**Task instructions:** Scan the data, and whenever a line contains "Architecture", copy it.

Stored items:
● ● ● ● ●

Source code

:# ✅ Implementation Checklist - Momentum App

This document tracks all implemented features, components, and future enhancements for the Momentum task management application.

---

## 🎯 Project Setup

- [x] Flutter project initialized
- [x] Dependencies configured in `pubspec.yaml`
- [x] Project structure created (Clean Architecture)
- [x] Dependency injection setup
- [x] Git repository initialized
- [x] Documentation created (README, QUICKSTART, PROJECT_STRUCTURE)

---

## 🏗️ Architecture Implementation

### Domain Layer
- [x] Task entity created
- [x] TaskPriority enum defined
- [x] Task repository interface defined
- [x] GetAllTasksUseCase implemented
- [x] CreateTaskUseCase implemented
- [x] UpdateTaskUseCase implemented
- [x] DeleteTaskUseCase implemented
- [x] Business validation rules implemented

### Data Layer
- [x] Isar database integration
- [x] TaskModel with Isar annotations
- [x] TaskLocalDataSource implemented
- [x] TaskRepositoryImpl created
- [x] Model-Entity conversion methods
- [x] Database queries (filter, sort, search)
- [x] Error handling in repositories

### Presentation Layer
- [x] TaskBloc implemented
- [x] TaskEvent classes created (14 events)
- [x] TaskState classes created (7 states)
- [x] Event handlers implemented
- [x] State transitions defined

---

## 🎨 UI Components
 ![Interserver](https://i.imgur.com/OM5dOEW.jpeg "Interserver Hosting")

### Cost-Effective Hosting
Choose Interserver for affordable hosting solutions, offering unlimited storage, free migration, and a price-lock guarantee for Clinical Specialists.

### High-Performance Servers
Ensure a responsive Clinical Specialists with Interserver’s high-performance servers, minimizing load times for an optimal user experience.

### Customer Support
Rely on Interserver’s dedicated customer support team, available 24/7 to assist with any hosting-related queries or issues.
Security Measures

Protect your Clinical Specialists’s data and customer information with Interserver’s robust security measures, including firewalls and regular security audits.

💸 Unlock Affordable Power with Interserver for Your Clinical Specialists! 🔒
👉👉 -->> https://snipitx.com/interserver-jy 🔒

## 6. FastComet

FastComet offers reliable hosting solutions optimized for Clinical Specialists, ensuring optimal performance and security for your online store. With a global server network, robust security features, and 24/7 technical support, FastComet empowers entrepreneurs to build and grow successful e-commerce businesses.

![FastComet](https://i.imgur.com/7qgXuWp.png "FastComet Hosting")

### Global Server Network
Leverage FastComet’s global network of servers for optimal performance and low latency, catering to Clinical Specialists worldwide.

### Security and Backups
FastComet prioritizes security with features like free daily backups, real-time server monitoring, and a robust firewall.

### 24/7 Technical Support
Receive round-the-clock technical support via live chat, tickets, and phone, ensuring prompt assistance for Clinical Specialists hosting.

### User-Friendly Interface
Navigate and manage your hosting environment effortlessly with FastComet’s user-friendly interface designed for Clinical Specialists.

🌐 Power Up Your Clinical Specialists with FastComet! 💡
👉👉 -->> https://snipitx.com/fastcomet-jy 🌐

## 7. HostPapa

● ● ● ● ●

**Solution to this exercise:**
- [x] Project structure created (Clean Architecture)
## 🏗️ Architecture Implementation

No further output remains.